>> Begin EXERCISE INPUTS

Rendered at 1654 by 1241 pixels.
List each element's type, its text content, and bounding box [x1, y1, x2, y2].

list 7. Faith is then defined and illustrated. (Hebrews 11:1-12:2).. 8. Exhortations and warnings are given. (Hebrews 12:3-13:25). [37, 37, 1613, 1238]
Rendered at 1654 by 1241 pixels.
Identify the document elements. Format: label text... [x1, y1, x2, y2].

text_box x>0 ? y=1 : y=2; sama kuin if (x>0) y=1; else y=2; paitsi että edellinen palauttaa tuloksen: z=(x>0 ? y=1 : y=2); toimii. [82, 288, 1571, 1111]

>> End EXERCISE INPUTS
>> Begin EXERCISE INPUTS

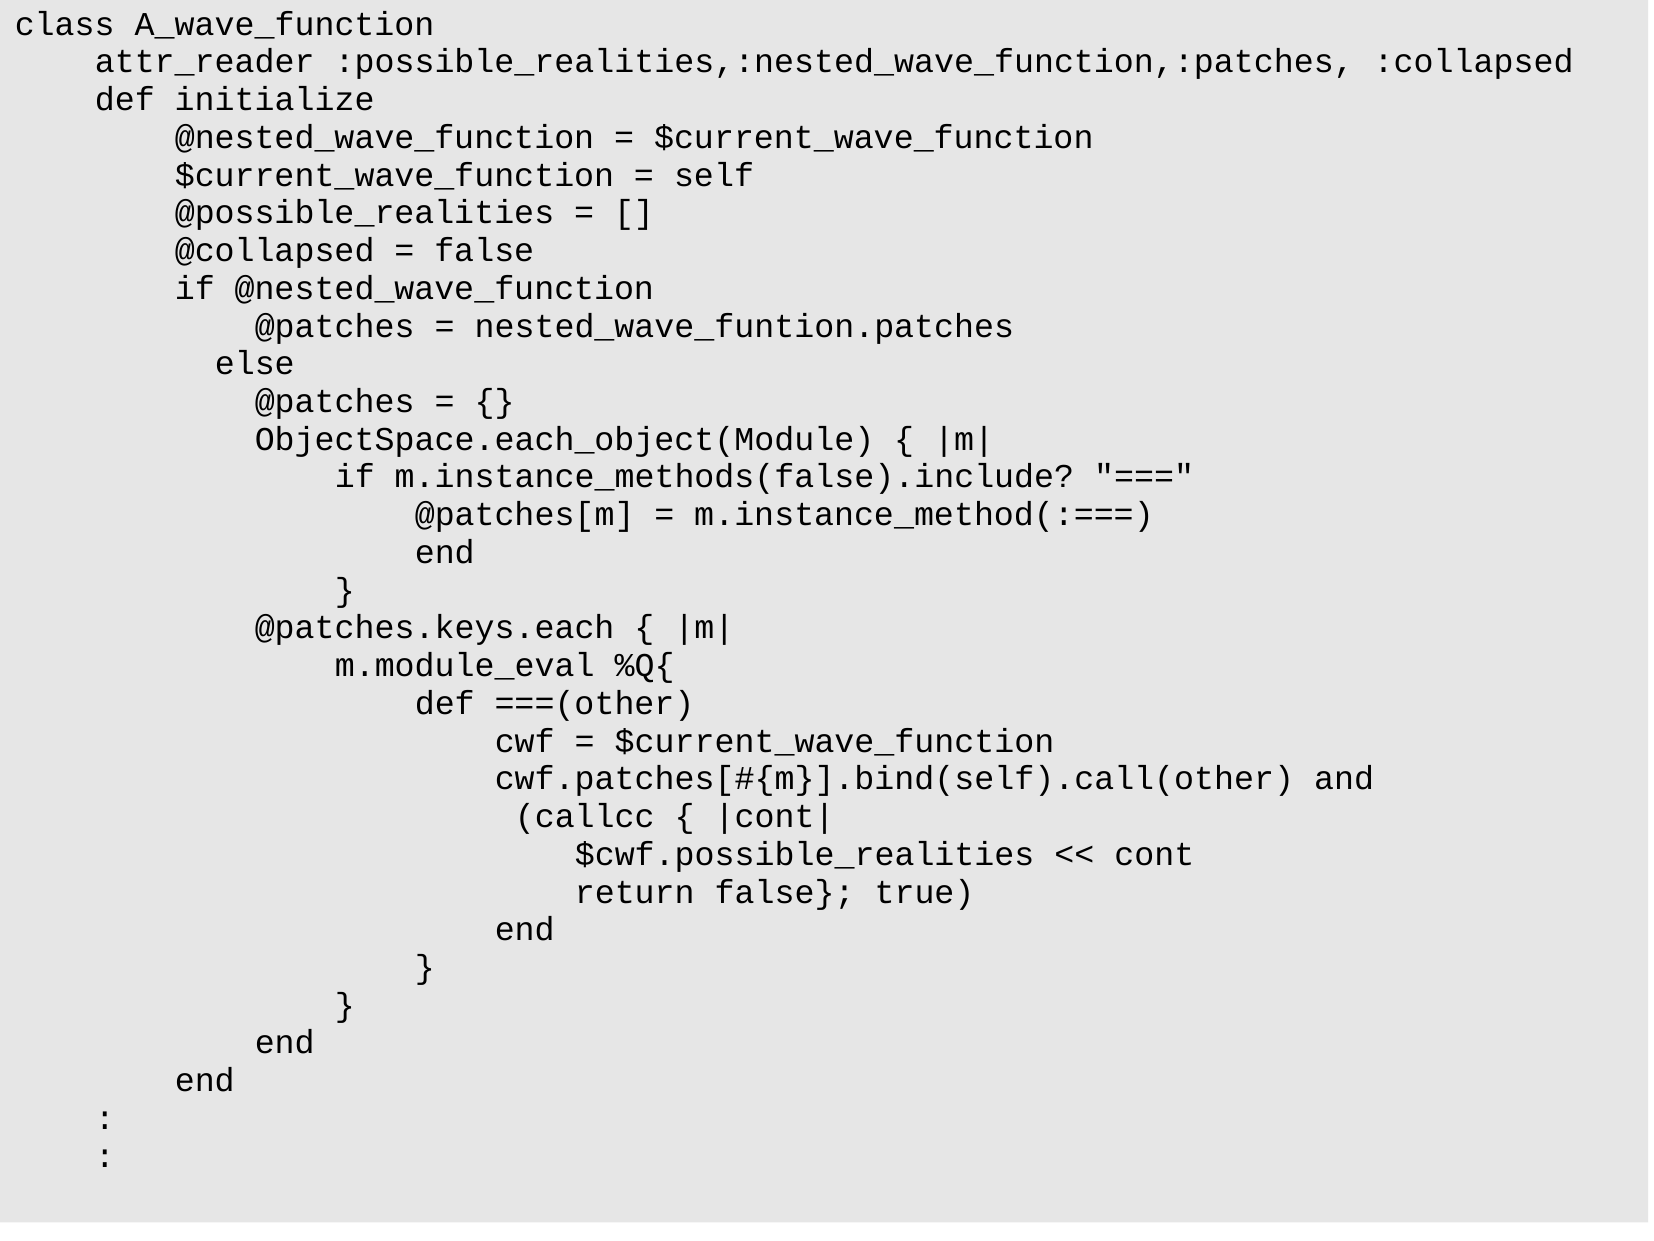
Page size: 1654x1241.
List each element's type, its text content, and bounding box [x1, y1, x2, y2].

>> End EXERCISE INPUTS
>> Begin EXERCISE INPUTS

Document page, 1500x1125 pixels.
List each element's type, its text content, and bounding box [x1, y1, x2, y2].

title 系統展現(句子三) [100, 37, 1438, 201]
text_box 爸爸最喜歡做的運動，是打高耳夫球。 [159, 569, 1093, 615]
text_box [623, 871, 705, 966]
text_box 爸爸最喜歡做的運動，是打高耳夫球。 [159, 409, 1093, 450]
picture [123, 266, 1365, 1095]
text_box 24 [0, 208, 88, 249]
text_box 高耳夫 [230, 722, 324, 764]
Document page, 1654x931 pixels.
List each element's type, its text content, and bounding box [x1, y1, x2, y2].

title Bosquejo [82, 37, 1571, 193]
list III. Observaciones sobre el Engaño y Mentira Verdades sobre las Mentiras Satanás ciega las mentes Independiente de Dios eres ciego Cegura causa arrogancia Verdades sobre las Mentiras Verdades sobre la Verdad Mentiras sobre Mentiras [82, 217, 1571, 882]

>> End EXERCISE INPUTS

- [WHAT YOU WILL DO]
Recast the records as a numbered list, leaving out blank lines, from the line with "Document page, 1654x931 pixels." up to and including the line with "title Bosquejo [82, 37, 1571, 193]".

- [ANSWER IN FULL]
1. Document page, 1654x931 pixels.
2. List each element's type, its text content, and bounding box [x1, y1, x2, y2].
3. title Bosquejo [82, 37, 1571, 193]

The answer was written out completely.